2. Sunken Eyes and Lethargic
A lesser than active dog that has sunken eyes may just be the start of severe dehydration.
Dogs lose fluids through their sweat, saliva, paws, and breathing and when they eat and drink, their electrolytes become replenished. However, if your dog does not have access to water for long periods, he will lose these electrolytes and become deathly ill reasonably quickly.
The cause of dehydration can be an illness or fever and if your dog has continual diarrhea and vomiting. Following extreme dehydration are dry gums, weakness, fainting, and loss of skin elasticity.
3. Discolored Mucus
It’s normal for your dog to have a runny nose from time to time; yet, if you notice green, yellow, or black discharge excreting from the nose, your dog could have a serious to a minor infection. Ensure you speak with your vet if you notice this couple with a dry nose.

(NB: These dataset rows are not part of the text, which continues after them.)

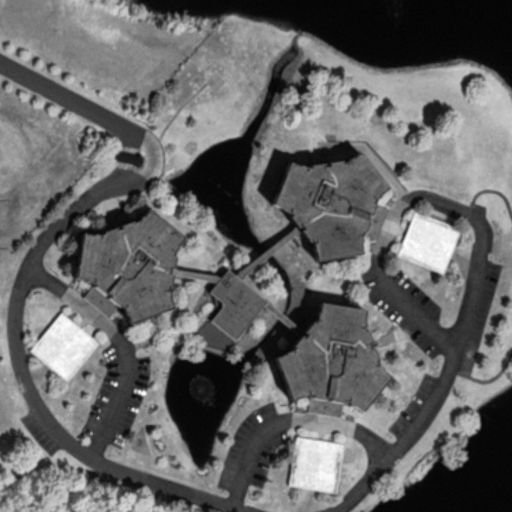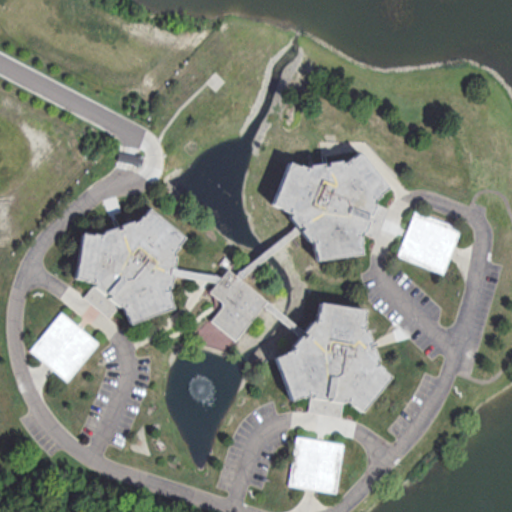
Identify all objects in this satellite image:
helipad: (215, 80)
road: (71, 100)
road: (176, 112)
road: (127, 159)
road: (152, 170)
building: (331, 203)
building: (332, 203)
road: (392, 228)
building: (428, 241)
building: (428, 241)
road: (266, 251)
road: (465, 256)
building: (128, 266)
building: (128, 266)
road: (193, 274)
road: (381, 276)
road: (511, 287)
building: (233, 303)
building: (234, 303)
road: (86, 315)
road: (282, 318)
road: (172, 319)
road: (190, 326)
road: (396, 332)
building: (213, 336)
road: (122, 343)
building: (63, 345)
building: (62, 346)
building: (331, 361)
building: (331, 362)
road: (35, 374)
fountain: (199, 389)
road: (291, 419)
road: (320, 426)
building: (314, 463)
building: (314, 463)
road: (308, 500)
road: (233, 505)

What Can I Do for My Dog’s Dry Nose?
Dogs depend on their wet noses to see the world and keep them cool. Without the wet nose, their sense of smell and way of life diminishes. After diagnosing the cause for your dog’s dry nose, you may treat it with natural ingredients such as:
1. Olive or Castor Oil
Castor oil has healing properties specifically for dry and irritated skin and prevents fungal infections. It may relieve pain, reduce joint pain, and treat hair loss, among many other benefits. Although, do not give your canine friend too much as it can cause diarrhea and vomiting.
Olive oil also has many benefits, including providing a healthy coat, skin moisturizer, weight control, and heart health. While olive oil is found in many kitchens, it’s a quick fix if you have nothing else.
2. Coconut Oil
Coconut oil is used for hair and skin health by many people across the globe. When applied to your dog’s nose, it improves skin elasticity due to its many vitamins and minerals.
It’s best to get 100% organic coconut oil. However, any coconut should be fine as long as it’s not mixed with other unnatural ingredients
3. Shea Butter
Shea butter is found in many conditioners and skin products. However, all-natural shea butter is best for your dog’s dry nose. Make sure you are using minimal amounts.
Remember to never apply hydrogen peroxide or alcohol to your dog’s nose; this will dry it out even more.
Keep Your Dog’s Nose Safe
When my dog’s nose is dry, does that mean he is sick? Should I take him to the vet? For many common reasons, the answer is almost always no.
On the other hand, if your dog has any accompanying signs with their dry nose, it’s better to be safe than sorry and immediately take him to the vet.
If the problem is not crucial, your vet will send you home with treatment and a therapy plan. However, it doesn’t hurt to provide natural elements as a preventative measure to ensure soft, healthy, and conditioned skin.